Are there covalent active species in the polymerization of styrene initiated by trifluoromethanesulfonic acid?

Abstract

AbstractPolymerization of styrene by perchloric and trifluoromethanesulfonic acids has been assumed previously to proceed via a pseudo‐cationic mechanism. We found that for the latter system the trifluoromethanesulfonate ester is not stable. Attempts to observe the model 1‐phenylethylester were unsuccessful even at −78°C. In the reaction between 1‐phenylethyl bromide and AgSO3CF3 a very rapid alkylation of the aromatic rings occurs. In the reaction between 1‐phenylethanol and (CF3SO2)2O a very rapid reaction between the intermediate ester (or ion) and the alcohol leads to the formation of the corresponding ether. A reaction carried out with the optically active alcohol indicates that no more than 4% of the intermediate species might have reacted with the alcohol as ester before racemization (i.e. ionization).
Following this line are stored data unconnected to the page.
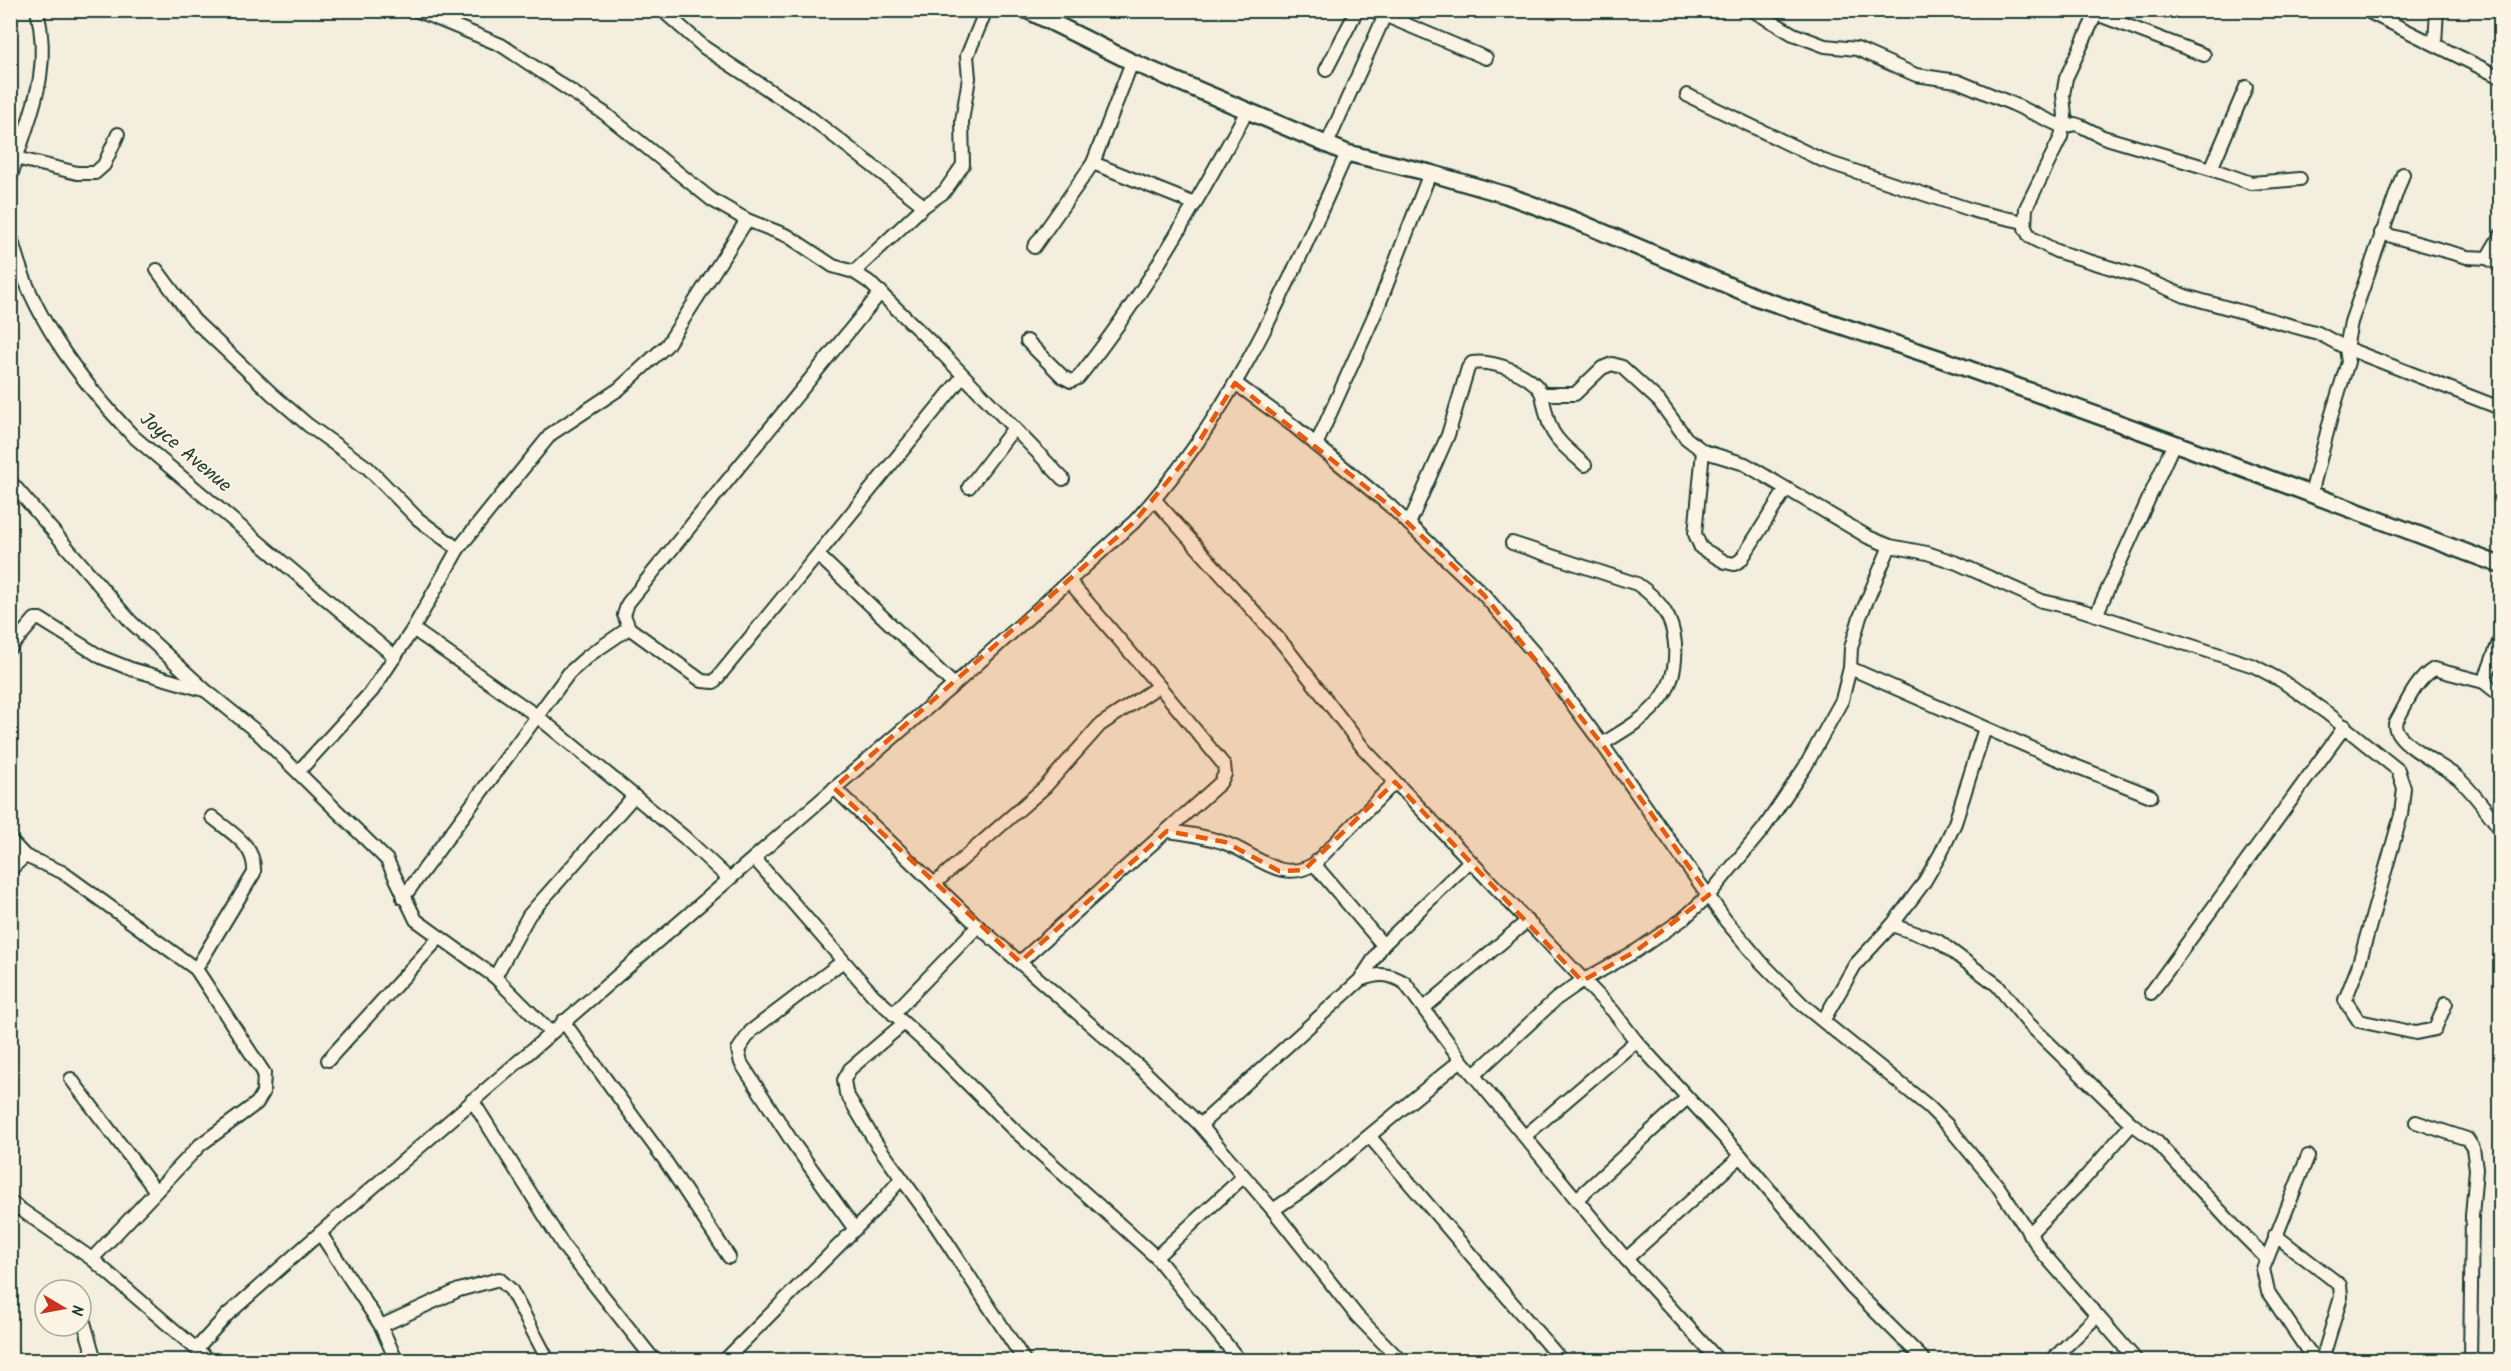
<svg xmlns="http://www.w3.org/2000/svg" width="2511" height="1371" viewBox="0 0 2511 1371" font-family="Kalam,sans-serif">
  <rect width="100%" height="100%" fill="#f3eede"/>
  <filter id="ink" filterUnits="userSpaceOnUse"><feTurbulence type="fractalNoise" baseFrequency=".0167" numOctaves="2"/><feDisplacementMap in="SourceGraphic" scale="12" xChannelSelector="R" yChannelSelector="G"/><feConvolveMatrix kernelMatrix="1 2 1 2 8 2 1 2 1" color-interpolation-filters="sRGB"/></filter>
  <g filter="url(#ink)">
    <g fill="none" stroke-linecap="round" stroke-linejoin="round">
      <!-- minor casing -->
      <g stroke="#1f3d34" stroke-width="16">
        <g id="minor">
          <polyline points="416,10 501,45 604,113 712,200 747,220 788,236 833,266 854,272 869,282 940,351 1063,479"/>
          <polyline points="662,10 705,48 807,115 924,206"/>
          <polyline points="1372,10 1486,58"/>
          <polyline points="1752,10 1793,34 1825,46 1857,49 1916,75 1957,81 2013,104 2063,127 2075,124 2081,126 2103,137 2211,169 2251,183 2300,179"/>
          <polyline points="2086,10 2204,55"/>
          <polyline points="2365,10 2500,77"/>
          <polyline points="2095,16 2066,78 2063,95 2065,116 2061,137 2026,208 2025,228 2030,237 2056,251 2138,276 2185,296 2318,333 2346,348 2500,408"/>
          <polyline points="2435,43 2437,10"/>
          <polyline points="1326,70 1357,10"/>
          <polyline points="1687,95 1824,161 1978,212 2024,222"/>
          <polyline points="1327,144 1385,15"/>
          <polyline points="16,158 77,173 95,173 104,165 118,134"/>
          <polyline points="1093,163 1195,204"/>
          <polyline points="2211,169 2246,87"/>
          <path d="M10,180C27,117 53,79 37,10"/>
          <path d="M10,232C27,311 78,378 133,436L395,657"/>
          <polyline points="2381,233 2467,257 2487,258 2500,265"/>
          <polyline points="1034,247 1093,163 1132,62"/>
          <polyline points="2487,258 2500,236"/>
          <polyline points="157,270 194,320 272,394 308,425 368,468 418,519 458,549"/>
          <polyline points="854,272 924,206 944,192 963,165 962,121 969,78 967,56 986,10"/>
          <polyline points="881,292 628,603 624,615 629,628 702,681 714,682 963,376"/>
          <path d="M1027,341L1063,377L1071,381L1078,378C1144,296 1196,203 1247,111"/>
          <polyline points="1235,383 1295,427 1390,506 1484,595 1535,654 1602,744 1726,921 1761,962 1803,1005 1928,1106 1948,1126 1997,1185 2042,1252 2136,1360"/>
          <path d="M1542,394C1550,437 1553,436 1585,465"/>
          <polyline points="1316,445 1378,307 1430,173"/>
          <polyline points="1703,451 1695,534 1701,548 1725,562 1734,564 1741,560 1786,489"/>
          <polyline points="10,481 131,622 205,690 257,732 387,860 416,920 495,977 550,1032"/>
          <polyline points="969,487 1014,428"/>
          <polyline points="2311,494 2331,417 2348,362 2346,348 2351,322 2403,174"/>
          <polyline points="1155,500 1284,645 1364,749 1613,1011 1636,1041 1741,1156 1851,1287 1924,1360"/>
          <path d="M1409,524L1448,435L1468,368L1472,363C1494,360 1532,374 1542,394H1575L1602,368L1612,364L1622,367L1659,401L1686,438L1703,451L1745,464L1868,537L1890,546L1927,553L1957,563L2042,601L2078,609L2254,666L2282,681L2327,713L2398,770L2404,788L2401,815L2358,967L2345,1000L2359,1021L2416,1033L2435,1029L2446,1003"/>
          <path d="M1512,543L1637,584C1659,599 1673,617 1675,644C1679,699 1645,718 1602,744"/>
          <polyline points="818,555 954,685"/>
          <polyline points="2096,615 2174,443"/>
          <polyline points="413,629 537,716 684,837 729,879"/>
          <polyline points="2500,639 2484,682 2500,695"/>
          <polyline points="10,648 35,619 40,619 101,657 131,669 204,690"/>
          <polyline points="1850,668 2045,754 2151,796"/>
          <path d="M2484,682L2434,669C2415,680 2406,705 2395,724C2394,743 2443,765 2458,778C2473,792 2488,812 2500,829"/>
          <polyline points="299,771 372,691 413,629 458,549 551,434 619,389 667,345 747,220"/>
          <polyline points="834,788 978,926 1145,1072 1200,1125 1273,1210 1357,1316 1400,1360"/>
          <path d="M1167,831C1185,833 1204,836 1222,842C1255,852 1279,885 1314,864L1395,782"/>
          <polyline points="10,840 25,856 62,872 196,969 264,1073 263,1093 257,1103 200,1145 92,1259"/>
          <polyline points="754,858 873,995 937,1053 1012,1128 1156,1257 1239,1360"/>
          <polyline points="1314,864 1383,945"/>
          <polyline points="10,870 25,856"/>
          <polyline points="934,884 1045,787 1100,725 1159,686 1069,581"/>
          <polyline points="403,898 569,673 588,656 629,628"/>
          <polyline points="1892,925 1938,941 1997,985 2028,1023 2132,1124 2156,1141 2233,1225 2266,1258"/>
          <polyline points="842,962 751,1031 738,1050 741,1063 793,1143 854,1228"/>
          <polyline points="1020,962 1220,783 1225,774 1224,765 1159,686"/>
          <path d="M196,969L254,873C256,845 231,833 212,817"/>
          <polyline points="495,977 529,915 634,796"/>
          <polyline points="1360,980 1383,945 1469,862"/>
          <polyline points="2151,993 2345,726"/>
          <polyline points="1424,1008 1526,922"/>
          <polyline points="893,1014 978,926"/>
          <polyline points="563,1021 664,1159 729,1257"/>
          <polyline points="1823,1021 1855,965 1892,925 1923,884 1941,853 1955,823 1985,728"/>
          <polyline points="903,1024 850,1069 844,1080 846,1093 876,1143 937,1227 1024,1360"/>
          <polyline points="328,1060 439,938"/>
          <polyline points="1474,1075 1556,999 1582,981 1636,951 1683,919 1709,895 1764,828 1805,767 1842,700 1850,668 1851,648 1860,617 1890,546"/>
          <polyline points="71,1079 155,1190"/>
          <polyline points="472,1100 565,1248 654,1360"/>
          <polyline points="2416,1122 2467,1139 2473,1148 2476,1169 2472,1216 2470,1360"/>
          <path d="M1200,1125L1360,980C1378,973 1389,973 1405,983L1461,1060L1626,1259L1718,1360"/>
          <polyline points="1525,1136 1636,1041"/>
          <polyline points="1370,1137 1561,1360"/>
          <polyline points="2308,1156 2263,1269 2268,1292 2314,1360"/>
          <polyline points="1578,1198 1686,1099"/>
          <polyline points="10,1202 92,1259 209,1360"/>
          <polyline points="1273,1210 1307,1187 1461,1060"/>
          <polyline points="320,1233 381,1326 396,1360"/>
          <polyline points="2029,1234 2083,1180 2132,1124"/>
          <polyline points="2275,1235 2340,1285 2341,1297 2322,1360"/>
          <polyline points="1156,1257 1243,1177"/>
          <polyline points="1626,1259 1741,1156"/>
          <polyline points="81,1312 95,1360"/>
          <polyline points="381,1326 459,1290 499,1279 511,1290 548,1360"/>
          <path d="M197,1348L227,1315L320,1233L954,685L1134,522C1232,417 1289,282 1347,153"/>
          <polyline points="725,1360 874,1210 901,1179"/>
          <polyline points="2052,1360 2097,1316"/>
        </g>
      </g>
      <!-- major casing -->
      <g stroke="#1f3d34" stroke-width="20">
        <polyline id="major" points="1027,10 1132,62 1347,153 1430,173 1506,195 1574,220 1758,298 1938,358 2174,443 2500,565"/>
      </g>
      <!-- minor -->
      <use href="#minor" stroke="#fcf5e5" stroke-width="12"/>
      <!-- major -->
      <use href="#major" stroke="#fcf5e5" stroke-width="15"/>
    </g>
  </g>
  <!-- marked area -->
  <path fill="#e8590c" fill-opacity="0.2" stroke="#e8590c" stroke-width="4.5" stroke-dasharray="12 8" stroke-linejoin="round" d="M1235,383L1390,506L1484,595L1602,744L1709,895L1636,951L1582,981L1395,782L1304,870L1279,871L1225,842L1167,831L1020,962L834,788L1134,522L1195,448Z"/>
  <g text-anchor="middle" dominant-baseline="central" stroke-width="4.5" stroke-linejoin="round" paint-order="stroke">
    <!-- street labels -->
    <g font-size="20" fill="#1f3d34" stroke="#fcf5e5">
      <text transform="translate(185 453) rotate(40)">Joyce Avenue</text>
    </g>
  </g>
  <!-- margin -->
  <rect width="2511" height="1371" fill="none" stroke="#fcf5e5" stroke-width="36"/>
  <rect x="18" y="18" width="2475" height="1335" fill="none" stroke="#1f3d34" stroke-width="2" filter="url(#ink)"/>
  <!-- north arrow -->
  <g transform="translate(63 1308) rotate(100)"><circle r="28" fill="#fcf5e5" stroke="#a4ab9e" stroke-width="1.5"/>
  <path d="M0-4.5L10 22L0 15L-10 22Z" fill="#c8321e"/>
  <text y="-9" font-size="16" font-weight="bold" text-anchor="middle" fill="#1f3d34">N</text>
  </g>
</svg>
The macromolecular ester does not seem to be much more stable and in 19F NMR spectra only the acid was observed. An attempt at the formation of a block copolymer with N‐tert‐butylaziridine give zero or very low yield, contrarily to results previously observed with perchloric acid. An analysis of some former results on polymerization kinetics and of the new data given in this paper show no real evidence in favor of the pseudo‐cationic polymerization of styrene in CH2Cl2, initiated by CF3SO3H. The various data may be explained more satisfactorily by a more classical ionic mechanism. Triflic acid can reversibly protonate olefins due to the affinity of the triflate anion being higher for a proton than for a secondary or tertiary carbon atom; this is sufficient to explain the extremely low concentration of ionic species.